For a true and proper power calculation one would have to consider the effects of the parallell connection with the amp input and whether parts of the potentiometer could handle things in whatever position the slider is in. But with 50k, the margins should be sufficient so that more detailed calculations can be avoided.

You need to think of the potentiometer as a variable voltage divider not a resistor. When wired as a voltage divider the resistance value of the potentiometer is much less critical. The line level signal from the equalizer will always be connected across the full resistance of the potentiometer. With the potentiometer fully counter clockwise the input to the amplifier is effectively grounded giving you infinite attenuation. With the potentiometer fully clockwise the equalizer is effectively connected directly to the amplifier giving you no attenuation. As you turn the potentiometer the resistance values in the voltage divider formed by the potentiometer vary.

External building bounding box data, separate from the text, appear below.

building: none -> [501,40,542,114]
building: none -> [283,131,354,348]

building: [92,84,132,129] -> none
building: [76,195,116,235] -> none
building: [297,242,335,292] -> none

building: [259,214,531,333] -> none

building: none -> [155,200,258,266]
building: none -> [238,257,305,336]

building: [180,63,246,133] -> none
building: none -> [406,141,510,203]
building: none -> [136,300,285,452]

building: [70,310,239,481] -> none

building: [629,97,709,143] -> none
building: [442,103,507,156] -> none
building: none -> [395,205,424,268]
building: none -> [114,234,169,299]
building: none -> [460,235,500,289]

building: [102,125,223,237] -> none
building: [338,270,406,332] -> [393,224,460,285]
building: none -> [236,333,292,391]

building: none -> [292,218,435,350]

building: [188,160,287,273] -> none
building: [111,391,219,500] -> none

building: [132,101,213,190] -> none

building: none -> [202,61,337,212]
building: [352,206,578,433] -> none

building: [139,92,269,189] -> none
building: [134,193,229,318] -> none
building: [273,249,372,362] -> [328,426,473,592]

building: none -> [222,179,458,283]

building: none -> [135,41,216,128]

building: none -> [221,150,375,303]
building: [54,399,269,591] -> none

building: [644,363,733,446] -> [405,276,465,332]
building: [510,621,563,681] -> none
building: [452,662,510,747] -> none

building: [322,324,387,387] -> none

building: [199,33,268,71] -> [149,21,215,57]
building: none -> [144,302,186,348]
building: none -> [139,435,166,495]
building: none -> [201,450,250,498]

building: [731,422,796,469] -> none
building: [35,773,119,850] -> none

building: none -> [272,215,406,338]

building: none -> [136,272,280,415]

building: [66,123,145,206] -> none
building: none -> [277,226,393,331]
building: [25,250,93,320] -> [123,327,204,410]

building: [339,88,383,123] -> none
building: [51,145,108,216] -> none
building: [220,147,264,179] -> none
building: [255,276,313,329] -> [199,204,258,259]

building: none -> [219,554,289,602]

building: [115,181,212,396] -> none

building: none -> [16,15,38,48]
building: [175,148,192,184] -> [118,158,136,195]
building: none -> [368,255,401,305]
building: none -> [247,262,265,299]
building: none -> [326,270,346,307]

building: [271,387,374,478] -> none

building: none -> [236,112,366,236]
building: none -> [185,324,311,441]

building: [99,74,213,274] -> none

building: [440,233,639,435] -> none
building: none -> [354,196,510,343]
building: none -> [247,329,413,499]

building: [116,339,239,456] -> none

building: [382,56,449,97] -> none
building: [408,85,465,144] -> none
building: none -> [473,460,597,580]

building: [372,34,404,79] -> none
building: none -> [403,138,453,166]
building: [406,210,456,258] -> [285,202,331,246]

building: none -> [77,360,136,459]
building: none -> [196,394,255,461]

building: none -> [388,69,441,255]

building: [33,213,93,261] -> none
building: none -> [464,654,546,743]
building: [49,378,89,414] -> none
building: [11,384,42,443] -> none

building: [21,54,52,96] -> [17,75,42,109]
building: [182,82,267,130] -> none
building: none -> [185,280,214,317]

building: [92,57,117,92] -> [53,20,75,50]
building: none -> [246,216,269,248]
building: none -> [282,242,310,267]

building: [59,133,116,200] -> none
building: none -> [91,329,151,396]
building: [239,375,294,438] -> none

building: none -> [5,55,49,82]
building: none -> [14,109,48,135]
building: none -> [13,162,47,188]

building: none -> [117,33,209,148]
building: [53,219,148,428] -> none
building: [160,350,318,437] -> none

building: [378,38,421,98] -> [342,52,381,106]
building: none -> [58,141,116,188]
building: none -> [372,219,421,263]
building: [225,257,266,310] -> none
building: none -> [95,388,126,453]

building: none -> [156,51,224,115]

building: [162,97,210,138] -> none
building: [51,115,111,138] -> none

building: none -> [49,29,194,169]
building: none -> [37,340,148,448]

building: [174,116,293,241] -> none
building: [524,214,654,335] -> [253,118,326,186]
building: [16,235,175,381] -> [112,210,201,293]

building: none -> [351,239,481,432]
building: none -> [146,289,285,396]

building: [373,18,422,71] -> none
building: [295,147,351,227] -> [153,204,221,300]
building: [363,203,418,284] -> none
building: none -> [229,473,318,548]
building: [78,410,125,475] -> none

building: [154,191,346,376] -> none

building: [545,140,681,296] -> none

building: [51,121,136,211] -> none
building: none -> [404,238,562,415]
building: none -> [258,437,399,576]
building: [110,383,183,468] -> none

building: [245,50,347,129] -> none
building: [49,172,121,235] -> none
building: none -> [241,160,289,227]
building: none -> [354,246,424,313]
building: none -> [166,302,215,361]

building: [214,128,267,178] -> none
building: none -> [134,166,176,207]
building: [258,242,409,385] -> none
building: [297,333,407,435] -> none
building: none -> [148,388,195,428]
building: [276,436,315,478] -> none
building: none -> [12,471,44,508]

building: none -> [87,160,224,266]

When selecting a value for the potentiometer the main factor is the input impedance of the amplifier. The input impedance of the amplifier will be connected in parallel with the resistance in the bottom leg of the voltage divider. To maintain a linear attenuation over the full range the resistance value of the potentiometer needs to be significantly lower than the input impedance of the amp. I had a look in the manual for your amps and they have an input impedance of 10K which is lower than I expected. A 1K potentiometer should do nicely.

A 1/4W potentiometer is more that adequate for this application. Yes line level signals really are that puny.

Rod.

Quote:
the signal is going through a line driver before it gets to the equalizer

Shouldn't the line driver be after the equalizer so that the output of the equalizer doesn't have to drive all the amps?

Rod.